Keli Carender, the Seattle activist credited with being the first tea partier, knows that something went wrong this year. Marquee Tea Party candidates lost big. Voters, in re-electing President Obama, seemed to reject the Tea Party values of repealing Obamacare and slashing taxes on job creators.
But Carender doesn’t believe any of this means that the Tea Party failed, or that it abetted the failure of the Republican Party in elections this year. Instead, she’s setting her sights on the future, which will involve teaching tea party activists to act like the Obama campaign.
“The right got completely out-hustled and out-organized by the Obama get-out-the-vote machine,” Carender said in a phone interview from her native Seattle. She now works for the Tea Party Patriots group. “You’ve got to hand it to them for their community organizing capabilities. We can learn from them.”
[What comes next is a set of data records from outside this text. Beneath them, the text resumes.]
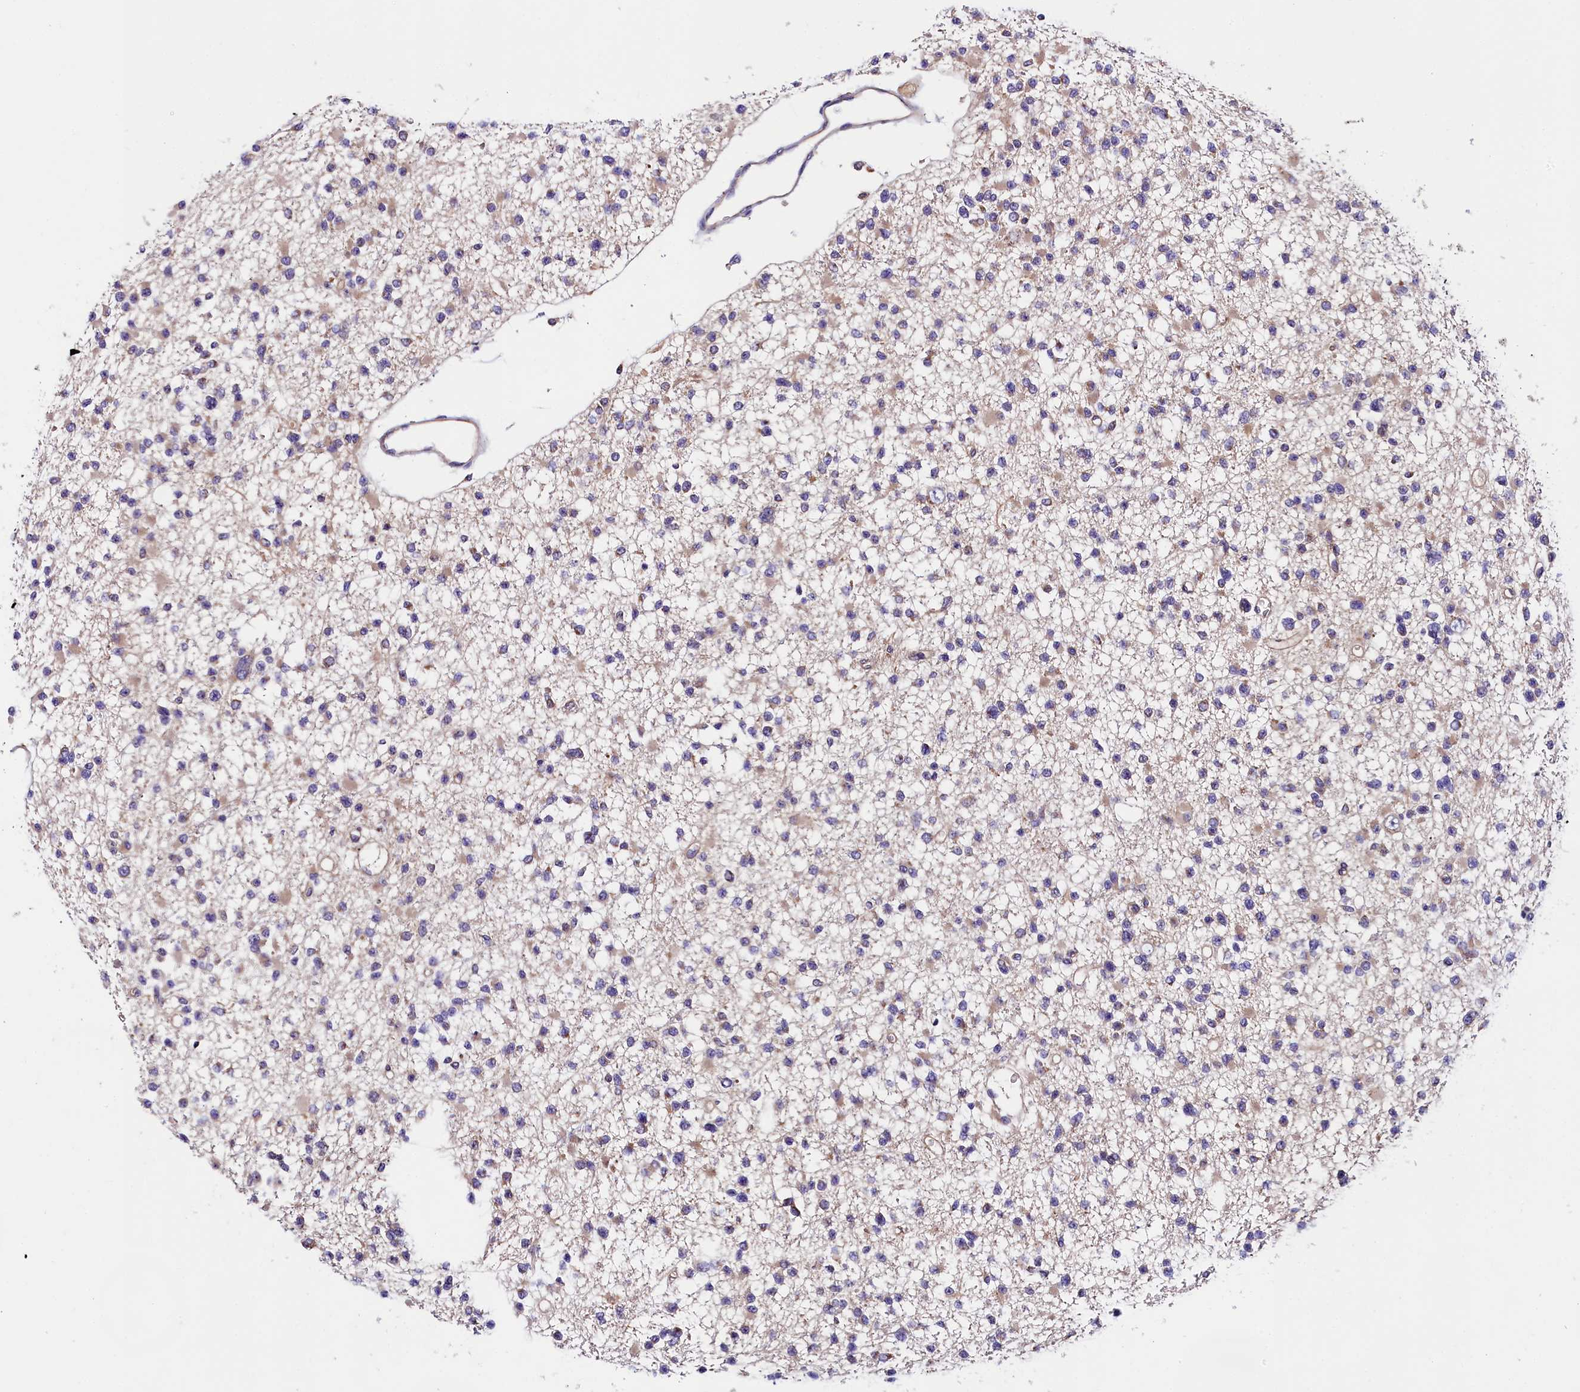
{"staining": {"intensity": "negative", "quantity": "none", "location": "none"}, "tissue": "glioma", "cell_type": "Tumor cells", "image_type": "cancer", "snomed": [{"axis": "morphology", "description": "Glioma, malignant, Low grade"}, {"axis": "topography", "description": "Brain"}], "caption": "This histopathology image is of malignant glioma (low-grade) stained with immunohistochemistry (IHC) to label a protein in brown with the nuclei are counter-stained blue. There is no expression in tumor cells.", "gene": "SPG11", "patient": {"sex": "female", "age": 22}}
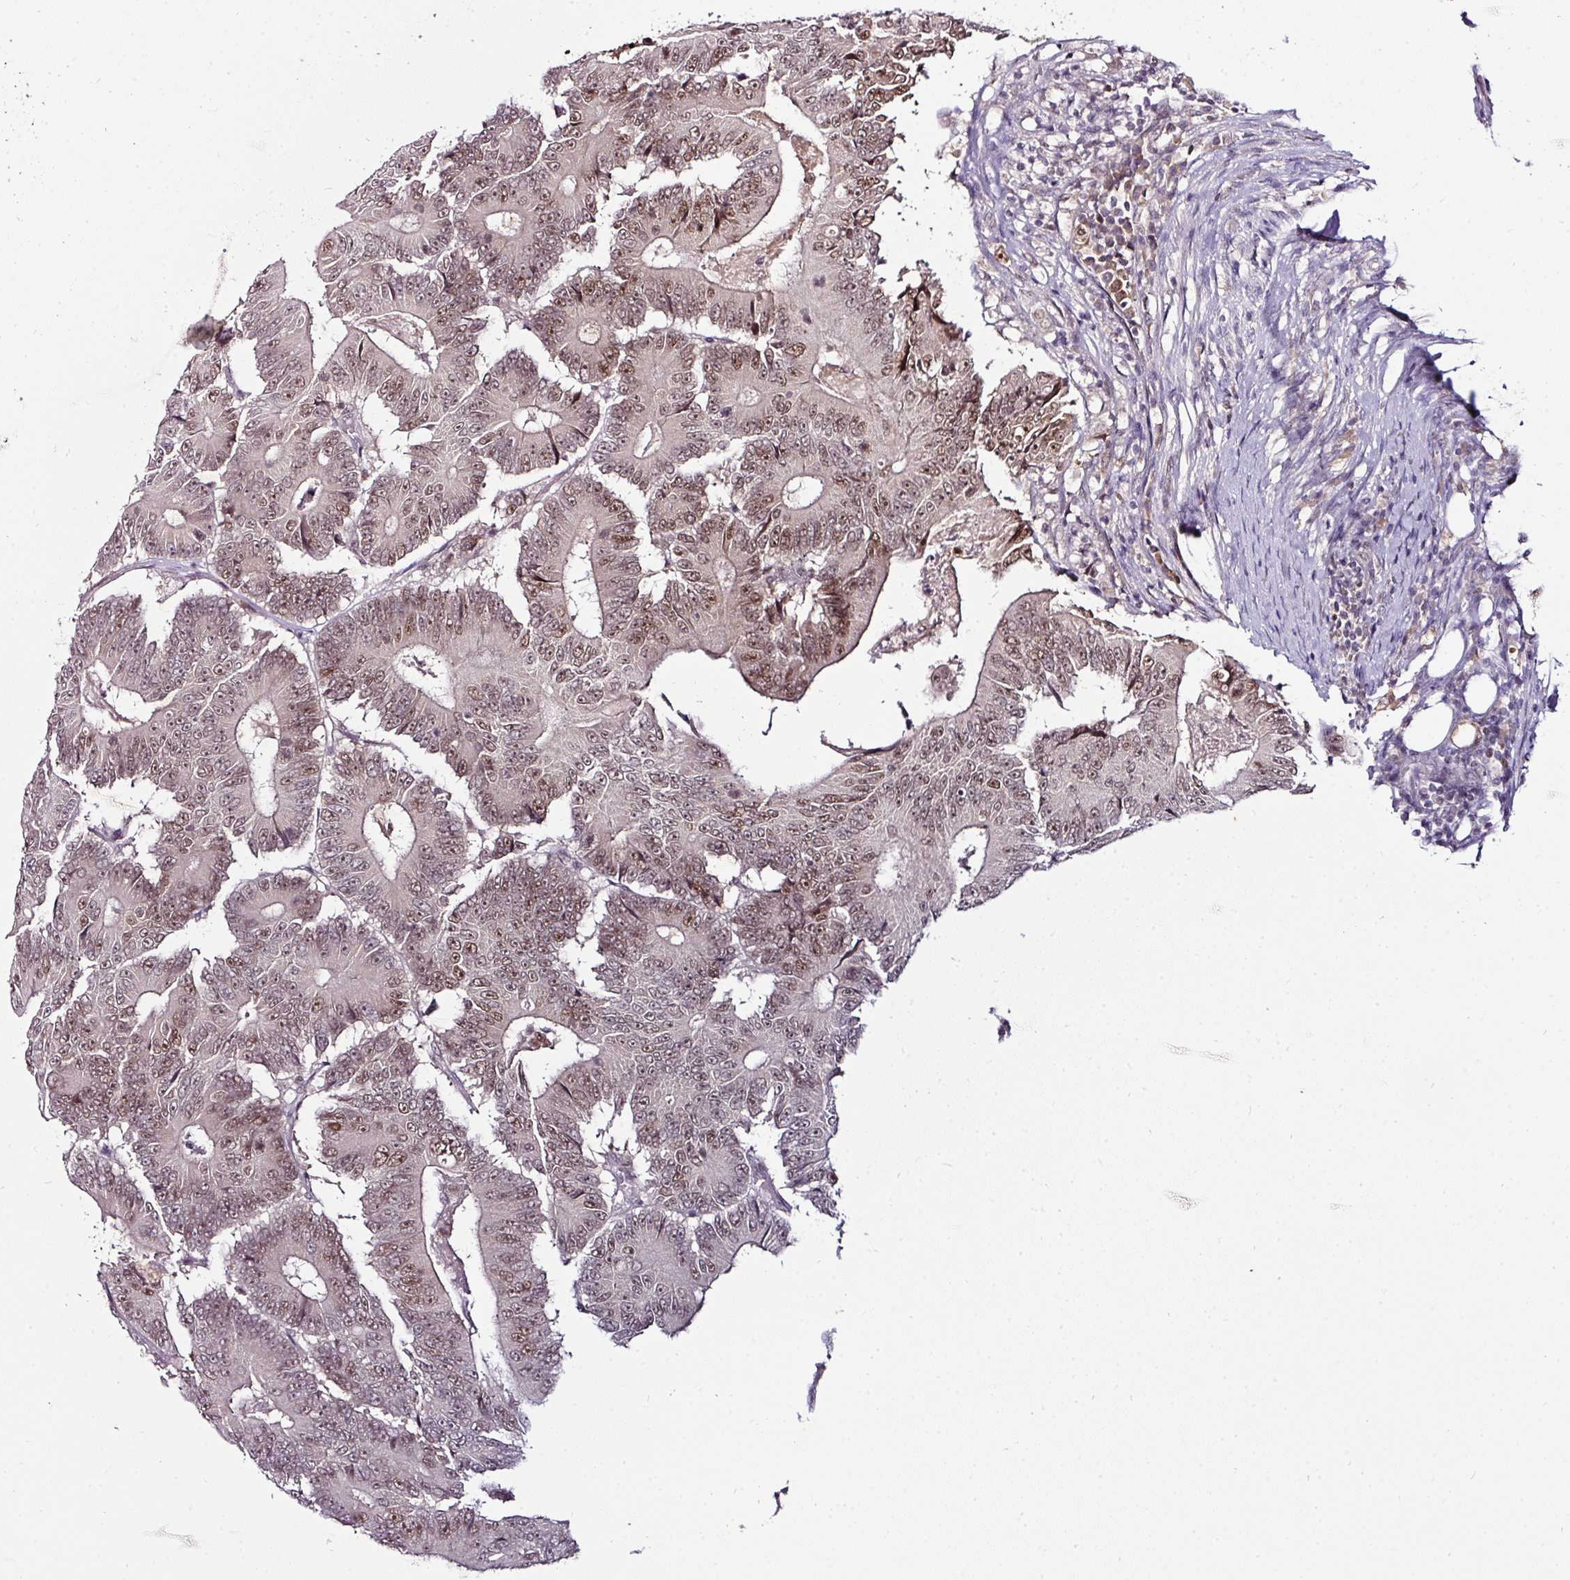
{"staining": {"intensity": "moderate", "quantity": "25%-75%", "location": "nuclear"}, "tissue": "colorectal cancer", "cell_type": "Tumor cells", "image_type": "cancer", "snomed": [{"axis": "morphology", "description": "Adenocarcinoma, NOS"}, {"axis": "topography", "description": "Colon"}], "caption": "Tumor cells reveal medium levels of moderate nuclear positivity in approximately 25%-75% of cells in human colorectal adenocarcinoma.", "gene": "KLF16", "patient": {"sex": "male", "age": 83}}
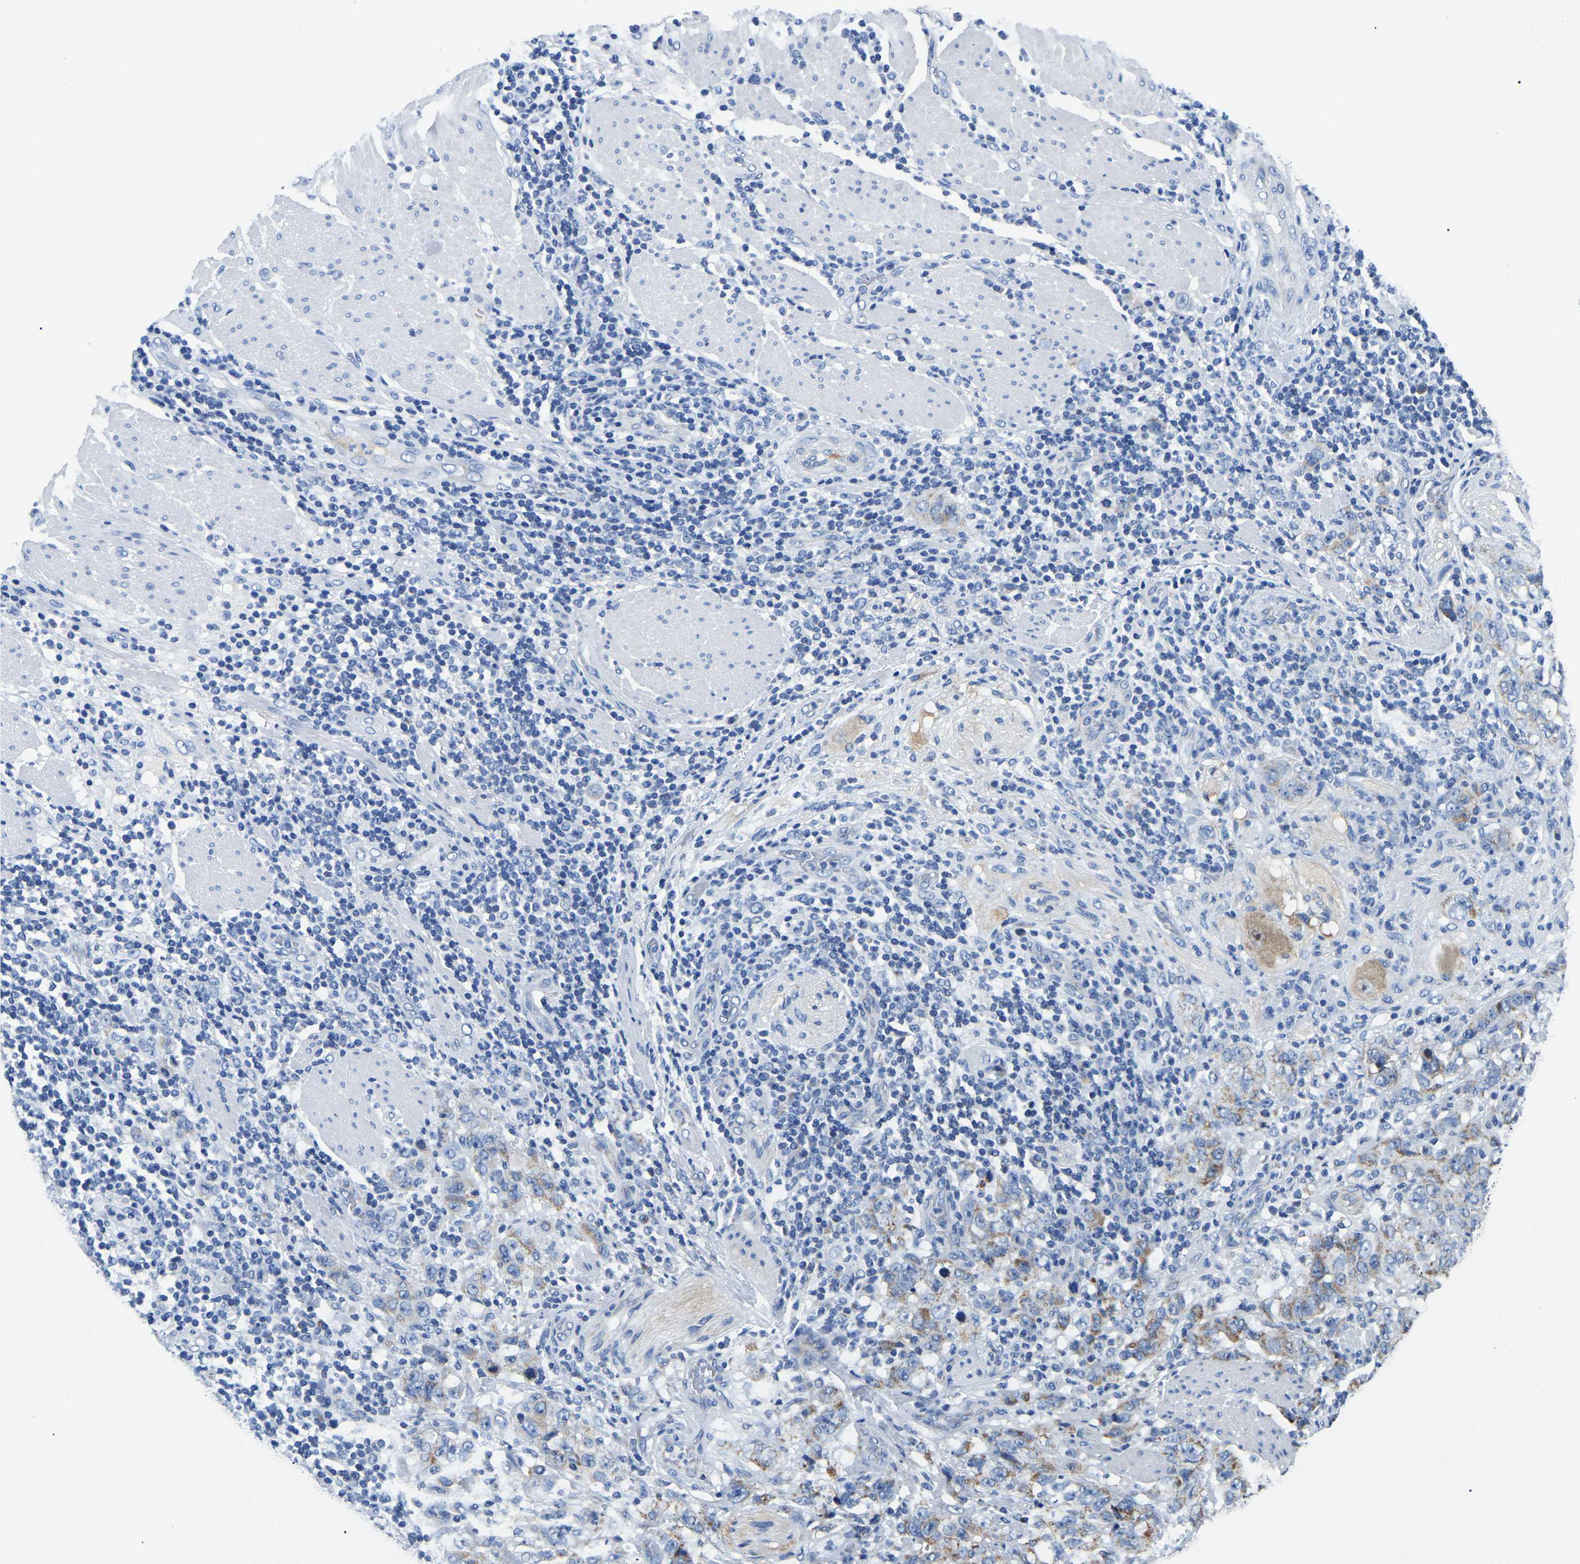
{"staining": {"intensity": "moderate", "quantity": ">75%", "location": "cytoplasmic/membranous"}, "tissue": "stomach cancer", "cell_type": "Tumor cells", "image_type": "cancer", "snomed": [{"axis": "morphology", "description": "Adenocarcinoma, NOS"}, {"axis": "topography", "description": "Stomach"}], "caption": "Immunohistochemistry micrograph of human adenocarcinoma (stomach) stained for a protein (brown), which demonstrates medium levels of moderate cytoplasmic/membranous staining in approximately >75% of tumor cells.", "gene": "PPM1E", "patient": {"sex": "male", "age": 48}}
This election cycle, the Republican establishment spending machine focused on carpet-bombing states with television ads and robocalls, while the more populist Tea Party apparatus — represented by groups like FreedomWorks and Americans for Prosperity — handled the tasks of canvassing voters and organizing them. But they fell far short of what they could achieve during the Republican wave of 2010.
“I think they weren’t as effective because they were just completely overwhelmed by twhat he left put into their ground game,” Carender said. “We need to register more voters who are likely to side with the tea party.”
She rejected the notion that more voters sided with Obama’s policies than not.
“To me that doesn’t show any sort of giant ideological shift, it’s a superior ground game,” she said.
But she admitted that the Tea Party hadn’t looked ahead to 2012.
“We were focused on fighting Obamacare,” Carender said. “We hadn’t thought ahead to elections.”
And for Carender, the fact that candidates like Richard Mourdock and Todd Akin failed had nothing to do with the tea party.
“What got those two guys in the doghouse were their comments on social issues,” she said. “Those are not tea party issues. We’re a fiscal movement.”
She named other failed Senate candidates like Connie Mack and George Allen as symptomatic of a deeper problem, since they were “establishment picks.”
“I think it’s very clever of the establishment to pick out the two failed so-called tea party candidates,” she said. “And two of the bright spots were Ted Cruz and Deb Fischer. The quality of the candidate is the most important thing.”
“This election made it incredibly clear why at Tea Party Patriots we do not endorse candidates,” Carender said. “Candidates fail and candidates make mistakes.”